It hit me yesterday that different life stages have warranted very different reactions about Valentine’s Day. I noted yesterday that the last 13 of my V-Days were spent alone or in the comfort of friends who commiserated along side me. And after writing the post I realized that there’s been an evolution of my own V-Days.
Who doesn’t love this holiday? It was always one of the biggest class parties where math and science afternoon lessons were cut short in lieu of cake, candy and the exchanging of cards. We always made our V-day baggies/mailboxes to hang at the foot of the chalkboard and throughout the day we would stick notes of love affirmations for the boy(s) we had crushes on. Essentially, everyone in the class received the same goods. It was always Even Stephen.

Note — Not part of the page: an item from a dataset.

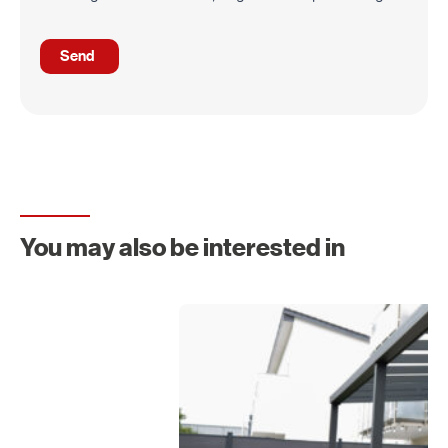
You may also be interested in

No clue who these kids are, but it sorta looks circa 1985ish and let's pretend I was in elementary school in this photo.
This day always brought on the rise of adolescent insecurities and anxieties about how to tell the boy you were crushing on you liked him, yet knowing deep down inside you never had the courage to. Some girls received cards or teddy bears from their boyfriends, but mostly it was just an excuse to wear some ESPIRIT or Guess pink and red outfit that you got to pick out at the mall.
This was definitely a day that divided The Haves and The Have-Nots. I was always a Have Not. Boys decorated their girlfriends locker with streamers or balloons, gave flowers to show off their affections and at the end of the day some of the largest balloon arrangements were always delivered. Carnations were sold for $1 the days leading up to the big event and the more carnations you received, the better off you were. They were then delivered to classrooms with notes attached throughout the day by student staff assistants. My junior year I received one delivered during Algebra class. I gasped thinking that the one boy I had been crushing on for nearly 6 months had figured out he had liked me as well. I opened the note attached to the white carnation only to find out my brother bought it for me. Wondering if my father spotted him the dollar bill to purchase it for me knowing that coming home from school empty handed would have been devastating for me.
These four years were more fun spent with sorority sisters lounging around in the chapter house watching chic flicks in our PJs. Some of us had boyfriends, but for whatever reason it was always more fun to actually spend V-Day with a group of drunken girls.
Twenty-Something Career Professional
I worked for and ad agency I refer to as Satan’s Sweatshop during a good portion of my twenties. Happy hour rarely ever started prior to 6:45 if any of us ever had the energy to even attend it. Those V-days were mainly filled with efforts to avoid the front lobby so that I didn’t have to spot yet another delivery of an expensive, overdone floral arrangement. Another abundant reminder that I went home to a dark apartment to a beagle I didn’t get to spend nearly enough time with and a life outside of work that seemed it was almost non-existent. I started to realize that this day made me feel more single than I already felt, though I was in an abusive relationship with my job. Abusive meaning I got the shit beat out of me in terms of workloads and insane requests. However, I wouldn’t have changed it and I was damn good at it to.
These days I just view this day as another notch on the winter calendar. It is also a reminder that I don’t wear any red or pink and my closet is again filling up with lots of navy and black. The last few years I’ve worked from the comfort of my home office so I don’t have to expose myself to deliveries of red roses and cookie bouquets. I realized that this is really just a day to celebrate love of all kinds and this year I called my parents on the night before to tell them I loved them and to confirm that after 36 years, I was still their Valentine.
To top it off a sweet, handsome gentleman knocked on my front door at 6:45 with a bottle of our favorite wine, a tub of hot queso, fresh salsa and warm chips for appetizer munchies prior to our home-cooked and low-key dinner. Who needs giant stuffed teddy bears that eventually get relegated to the closet or the neighbors spring garage sale any way?